Contohnya adalah apabila orang yang membeli barang
kemudian menjualnya kembali dengan maksud
memperbanyak harta bukan karena ingin mendapatkan
manfaat dari produknya. Barang yang diperdagangkannya
hanyalah sebagai perantara bukan menjadi tujuan.
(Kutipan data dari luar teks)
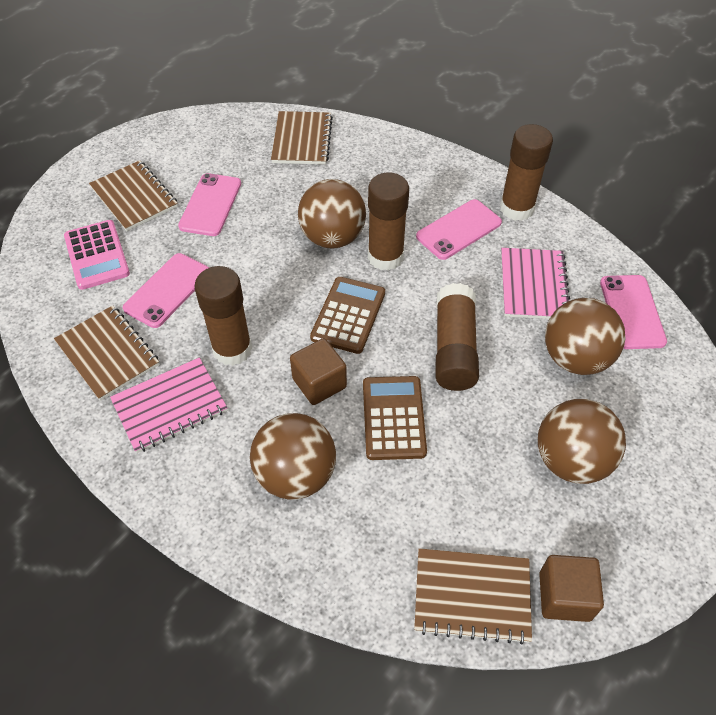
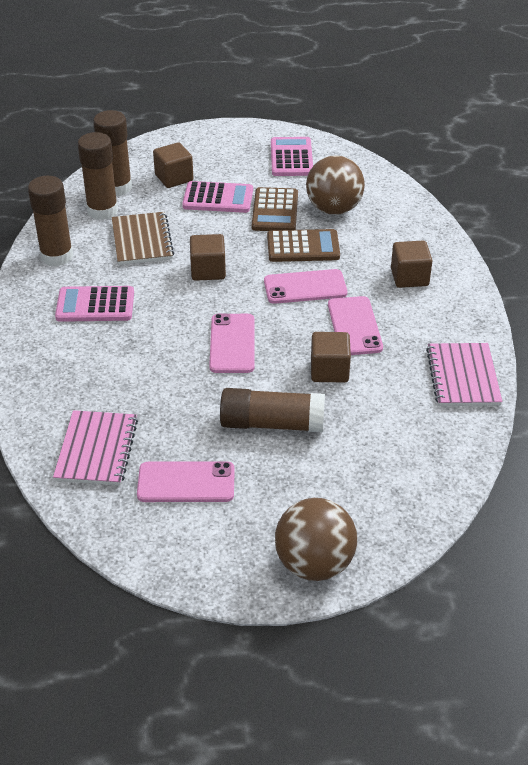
brown ball: 4 -> 2
brown cube: 2 -> 4
brown notebook: 4 -> 1
pink calculator: 1 -> 3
ii. Jual beli sistem salam (ijon)
Bedanya dengan kredit, kalau salam, barangnya yang
diakhirkan, uangnya di depan.
iii. Jual beli dengan menggabungkan dua penjualan (akad)
dalam dan satu transaksi
Contohnya penjual berkata, “aku menjual barang ini
kepadamu seharga 10 dinar dengan tunai atau 20 dinar
secara kredit”.

Contoh lain, penjual berkata, “Aku menjual rumahku
kepadamu dengan syarat aku memakai kendaraanmu
selama 1 bulan”.
iv. Jual beli secara paksa
Jual beli dengan paksaan dapat terjadi dengan 2 bentuk :
a) Ketika akad, yaitu adanya paksaan untuk melakukan
akad. Jual beli ini adalah rusak dan dianggap tidak sah
b) Karena dililit utang atau beban yang berat sehingga
menjual apa saja yang dimiliki dengan harga rendah
v. Jual beli sesuatu yang tidak dimiliki dan menjual sesuatu
yang sudah dibeli dan belum diterima
Syarat sahnya jual beli adalah adanya penerimaan,
maksudnya pembeli harus benar-benar menerima barang
yang akan dibeli. Sebelum dia menerima barang tersebut
maka tidak boleh dijual lagi.
2) Jual beli yang dilarang dalam Islam
i. Jual beli yang dapat menjauhkan dari ibadah
Maksudnya adalah ketika waktunya ibadah, pedagang
malah menyibukkan diri dengan jual belinya sehingga
mengakhirkan shalat berjamaah di masjid.